El verdadero mal no está tanto en quien se presta a mostrar su intimidad, o parte de ella, públicamente, lo que puede ser reprobable, sino en quienes pagan a los matarifes para que hagan su sucio trabajo que son los mismos que le pagan a la víctima del linchamiento público para que cuente sus historias. Y, sobre todo, el mal está en una sociedad vacía de valores, en perpetua crisis, que necesita cada vez más aumentar la dosis de adrenalina, de olor a sangre fresca, aunque sea virtual, y necesita contemplar un nuevo episodio de acoso y derribo del más débil, ignorante, vulnerable y torpe, porque en esas escena de violencia psicológica, de humillación, llantos y vergüenza, sobre todo si son mujeres, esos mismos espectadores sacian su sed de venganza de sus propios fracasos; de compensación de sus frustraciones y de comparación ventajosa de sus propios complejos.
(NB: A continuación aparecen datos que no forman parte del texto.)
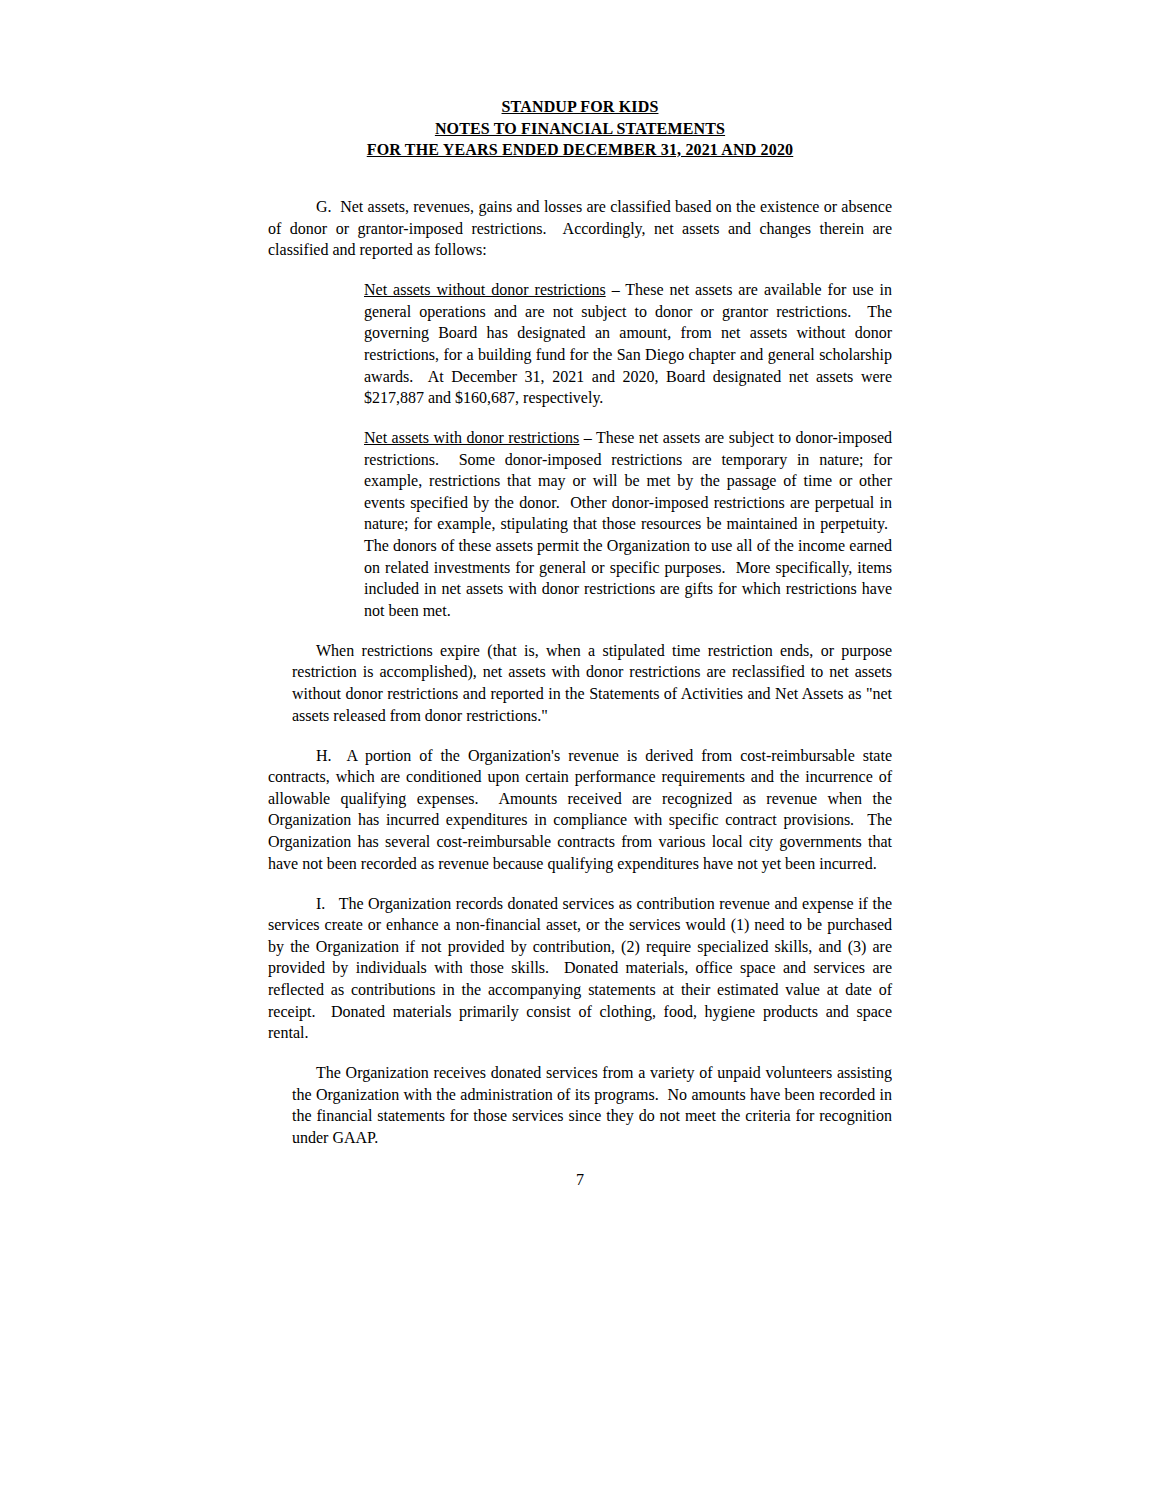STANDUP FOR KIDS
NOTES TO FINANCIAL STATEMENTS
FOR THE YEARS ENDED DECEMBER 31, 2021 AND 2020
G. Net assets, revenues, gains and losses are classified based on the existence or absence of donor or grantor-imposed restrictions. Accordingly, net assets and changes therein are classified and reported as follows:
Net assets without donor restrictions – These net assets are available for use in general operations and are not subject to donor or grantor restrictions. The governing Board has designated an amount, from net assets without donor restrictions, for a building fund for the San Diego chapter and general scholarship awards. At December 31, 2021 and 2020, Board designated net assets were $217,887 and $160,687, respectively.
Net assets with donor restrictions – These net assets are subject to donor-imposed restrictions. Some donor-imposed restrictions are temporary in nature; for example, restrictions that may or will be met by the passage of time or other events specified by the donor. Other donor-imposed restrictions are perpetual in nature; for example, stipulating that those resources be maintained in perpetuity. The donors of these assets permit the Organization to use all of the income earned on related investments for general or specific purposes. More specifically, items included in net assets with donor restrictions are gifts for which restrictions have not been met.
When restrictions expire (that is, when a stipulated time restriction ends, or purpose restriction is accomplished), net assets with donor restrictions are reclassified to net assets without donor restrictions and reported in the Statements of Activities and Net Assets as "net assets released from donor restrictions."
H. A portion of the Organization's revenue is derived from cost-reimbursable state contracts, which are conditioned upon certain performance requirements and the incurrence of allowable qualifying expenses. Amounts received are recognized as revenue when the Organization has incurred expenditures in compliance with specific contract provisions. The Organization has several cost-reimbursable contracts from various local city governments that have not been recorded as revenue because qualifying expenditures have not yet been incurred.
I. The Organization records donated services as contribution revenue and expense if the services create or enhance a non-financial asset, or the services would (1) need to be purchased by the Organization if not provided by contribution, (2) require specialized skills, and (3) are provided by individuals with those skills. Donated materials, office space and services are reflected as contributions in the accompanying statements at their estimated value at date of receipt. Donated materials primarily consist of clothing, food, hygiene products and space rental.
The Organization receives donated services from a variety of unpaid volunteers assisting the Organization with the administration of its programs. No amounts have been recorded in the financial statements for those services since they do not meet the criteria for recognition under GAAP.
7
La sociedad es el problema de la que los demás actores son una parte visible, la punta del iceberg que asoma por encima del agua. Lo que no se ve, lo que está oculto en el fondo de esta sociedad, es lo verdaderamente peligroso, enfermo, sucio y patológico; y no es otra cosa que la propia naturaleza del ser humano que, ahora más que nunca, tiene armas para agredir, maltratar y humillar a sus semejantes de forma limpia, cómoda y segura, pero usadas por manos ajenas, en un espectáculo televisado y visto desde la comodidad de cada hogar, desde el que millones de ojos de ciudadanos normales, honrados y pacíficos, contemplan entusiasmados la masacre incruenta de una víctima más de los imperativos de la audiencia, mientras mastican divertidos el último trozo de cena sin que se les indigeste o les de ganas de vomitar ante tanta inmundicia, quizás porque todo es igual a todo y goza de la misma y nauseabunda naturaleza.